Perhaps the most ominous rhetoric among climate-change activists is the appeal to create a wartime culture. In 2007, at the height of his popularity, Gore declared that "we must quickly mobilize our civilization with the urgency and resolve that has previously been seen only when nations mobilize for war." And in July of this year, he told a British audience that “Winston Churchill aroused this nation in heroic fashion to save civilization in World War Two. We have everything we need except political will, but political will is a renewable resource.” Even more stridently, Britain’s environment agency chief executive, Lady Young, called the fight against climate change “World War Three."
Some have suspected that "global warmers" are interested in far more than merely solving the problem they claim to address. Such skeptics should be respected, given not only the language employed by warmers but the response by similar-minded progressives to the first World War. Many American progressives publicly described the conflict in Europe as an opportunity rather than as an emergency. The philosopher John Dewey spoke for many in the progressive movement when he argued that the war presented a means through which America could rationalize itself and the world. As Dewey hopefully—and correctly—predicted, American intervention would create a culture in which individual freedoms would be sacrificed for the needs of military mobilization and the "public machinery devised for that purpose.” Progressives like Dewey succeeded in their effort to persuade the United States to enter the war and for the war to enter American culture, with disastrous consequences.
Recently, the war has entered climate change. In his speech accepting the Nobel Peace Prize, President Obama revealed that "military leaders in my own country" believe that "our common security hangs in the balance" so long as climate change is not swiftly and forcefully addressed. And last week, Secretary General of NATO, Anders Fogh Rasmussen, stated that "climate change will have a significant impact on our overall security environment both in the south and the north."

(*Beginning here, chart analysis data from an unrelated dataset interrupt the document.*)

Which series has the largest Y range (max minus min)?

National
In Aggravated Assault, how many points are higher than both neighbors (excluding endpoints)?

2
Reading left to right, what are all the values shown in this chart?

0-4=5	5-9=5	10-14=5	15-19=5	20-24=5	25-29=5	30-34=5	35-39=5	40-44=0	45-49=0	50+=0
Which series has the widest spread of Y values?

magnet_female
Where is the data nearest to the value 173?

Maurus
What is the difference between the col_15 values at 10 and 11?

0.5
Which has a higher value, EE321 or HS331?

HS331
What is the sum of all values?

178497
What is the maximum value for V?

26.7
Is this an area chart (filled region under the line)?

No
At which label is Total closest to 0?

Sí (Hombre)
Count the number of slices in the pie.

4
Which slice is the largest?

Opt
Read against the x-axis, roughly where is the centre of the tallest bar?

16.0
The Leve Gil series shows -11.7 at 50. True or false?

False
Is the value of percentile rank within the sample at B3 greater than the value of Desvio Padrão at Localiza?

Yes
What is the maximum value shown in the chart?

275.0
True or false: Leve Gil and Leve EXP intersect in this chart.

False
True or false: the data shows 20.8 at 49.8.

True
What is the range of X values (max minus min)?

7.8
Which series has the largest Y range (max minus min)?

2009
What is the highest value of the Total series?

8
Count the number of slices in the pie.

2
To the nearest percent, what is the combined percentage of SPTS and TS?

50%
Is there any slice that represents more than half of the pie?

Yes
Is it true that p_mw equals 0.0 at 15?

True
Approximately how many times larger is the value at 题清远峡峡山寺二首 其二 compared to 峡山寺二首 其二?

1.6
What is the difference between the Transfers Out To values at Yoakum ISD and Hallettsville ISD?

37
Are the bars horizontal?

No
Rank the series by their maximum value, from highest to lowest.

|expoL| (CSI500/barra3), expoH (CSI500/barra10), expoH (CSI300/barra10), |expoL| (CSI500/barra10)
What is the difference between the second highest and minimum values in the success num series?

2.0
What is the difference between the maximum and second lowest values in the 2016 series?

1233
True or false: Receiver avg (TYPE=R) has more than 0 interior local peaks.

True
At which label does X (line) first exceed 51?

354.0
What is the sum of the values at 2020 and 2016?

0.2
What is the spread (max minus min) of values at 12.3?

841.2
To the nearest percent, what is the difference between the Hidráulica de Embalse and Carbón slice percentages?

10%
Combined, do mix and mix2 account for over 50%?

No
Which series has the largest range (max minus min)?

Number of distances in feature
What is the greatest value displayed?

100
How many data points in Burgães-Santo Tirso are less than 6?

If the battle over climate change does become World War Three, as it now threatens to, maybe some progressives will bear a share of the blame.
Thaddeus Russell has taught history, philosophy, and American Studies at Columbia University, Barnard College, Eugene Lang College, and the New School for Social Research. He is the author of Jimmy Hoffa and the Remaking of the American Working Class (Knopf, 2001) and the forthcoming A Renegade History of the United States (Free Press/Simon & Schuster, 2010).